» Stated goal 1
How many people identifying as being of African descent live in the Americas, according to the article on the International Decade for People of African Descent?
» Stated goal 2
Please transcribe the article on the International Decade for People of African Descent from "Still, despite these" up to and including "inequality and disadvantage.".

Start of Extract

The International Decade for People of African Descent

B4hNNVRCEAAPbBV

Appiah – This decade 2015-2014 has been declared the International Decade for People of African Descent. It’s laudable initiative but not a strong enough denunciation and rejection of the atrocities perpetrated against people of African descent. When one reads the full background of this proclamation,  we cannot help but feel this resolution was birthed in part as a result of recent police brutalities against people of colour in the United States of America with the Justice Department seemingly looking the other way. If this was the case, it should have been stated as such. If these atrocities happened anywhere else, chances are the resolution would have been more straight to the point calling out names and demanding justice. But the nation committing these atrocities is not just any other nation. Its the United States of America- the lone standing hegemon in the international system.

Not only is the United States of America the sole hegemon in the international system, it also picks up a sizable portion of the bills at the United Nations and its agencies. Since the United Nations depends to an extent on United States of America’s financial support, it seems it is ‘wary’ of directly reprimanding or rebuking the United States of America forthright. Instead it has chosen a round about approach, making use of blanket statements that point no fingers at the United States of America.

The above notwithstanding, the following background information is quite informative.


United Nations – There are around 200 million people identifying themselves as being of African descent live in the Americas. Many millions more live in other parts of the world, outside of the African continent.

Whether as descendants of the victims of the transatlantic slave trade or as more recent migrants, they constitute some of the poorest and most marginalized groups. Studies and findings by international and national bodies demonstrate that people of African descent still have limited access to quality education, health services, housing and social security.

In many cases, their situation remains largely invisible, and insufficient recognition and respect has been given to the efforts of people of African descent to seek redress for their present condition. They all too often experience discrimination in their access to justice, and face alarmingly high rates of police violence, together with racial profiling.

Furthermore, their degree of political participation is often low, both in voting and in occupying political positions.

In addition, people of African descent can suffer from multiple, aggravated or intersecting forms of discrimination based on other related grounds, such as age, sex, language, religion, political or other opinion, social origin, property, disability, birth, or other status.

The promotion and protection of human rights of people of African descent has been a priority concern for the United Nations. The Durban Declaration and Programme of Action acknowledged that people of African descent were victims of slavery, the slave trade and colonialism, and continue to be victims of their consequences.

The Durban process raised the visibility of people of African descent and contributed to a substantive advancement in the promotion and protection of their rights as a result of concrete actions taken by States, the United Nations, other international and regional bodies and civil society.

Still, despite these advances, racism and racial discrimination, both direct and indirect, de facto and de jure, continue to manifest themselves in inequality and disadvantage.

End of Extract
Start of Stored data

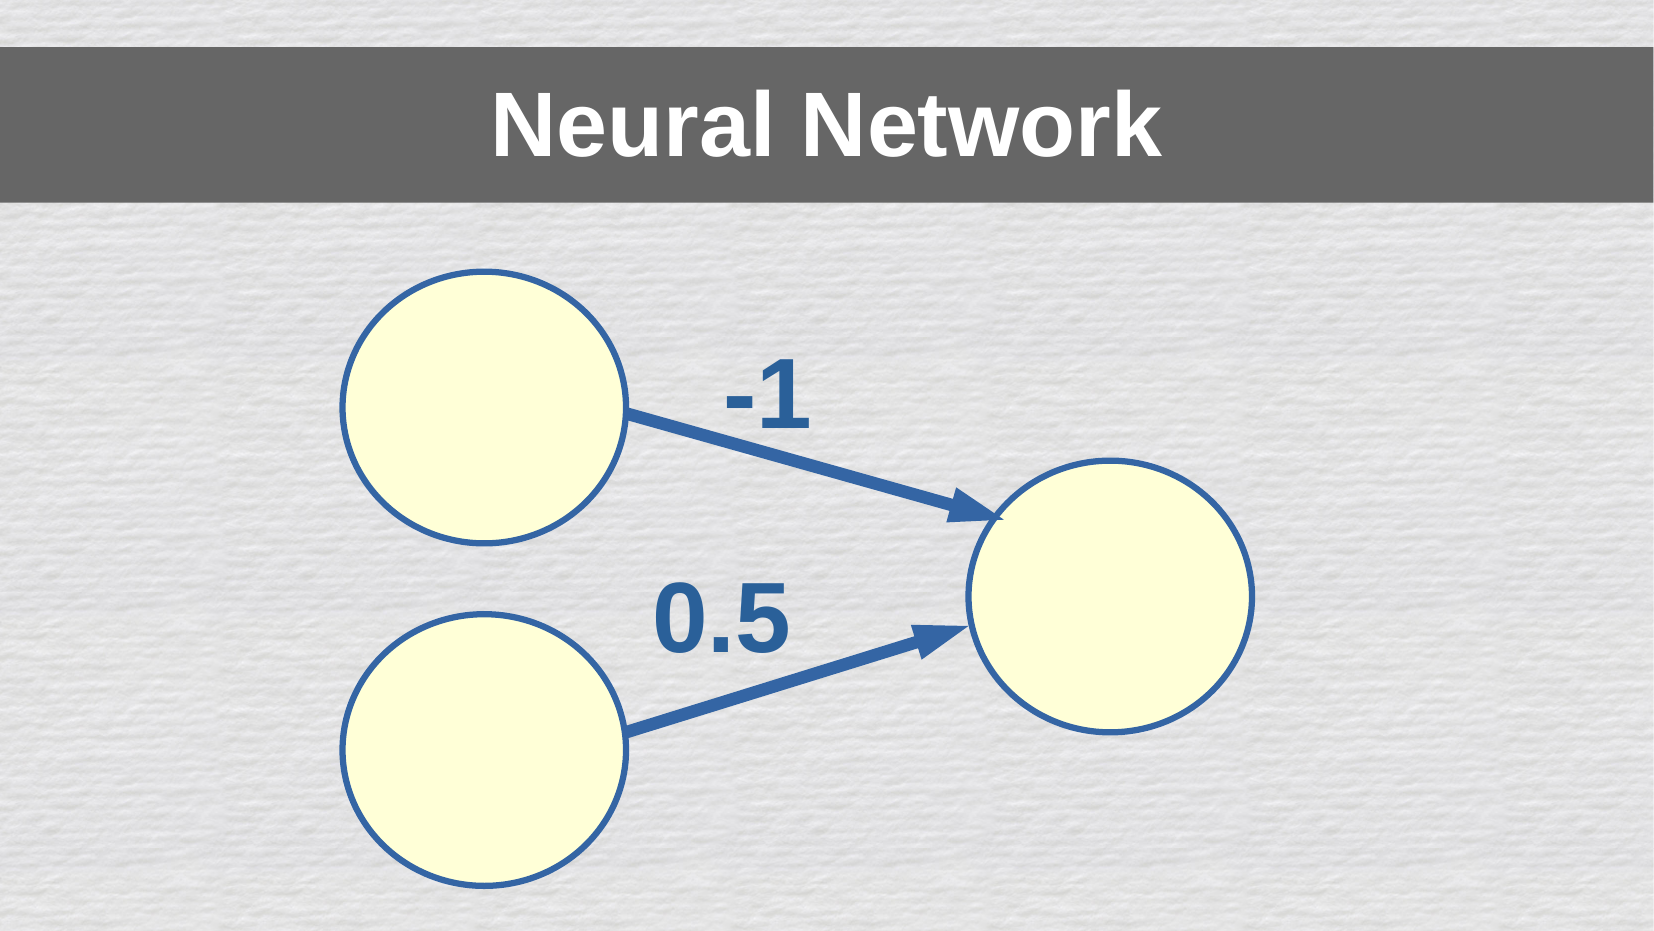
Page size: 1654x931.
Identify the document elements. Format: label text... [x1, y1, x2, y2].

End of Stored data

» Output 1
Around 200 million.

» Output 2
Still, despite these advances, racism and racial discrimination, both direct and indirect, de facto and de jure, continue to manifest themselves in inequality and disadvantage.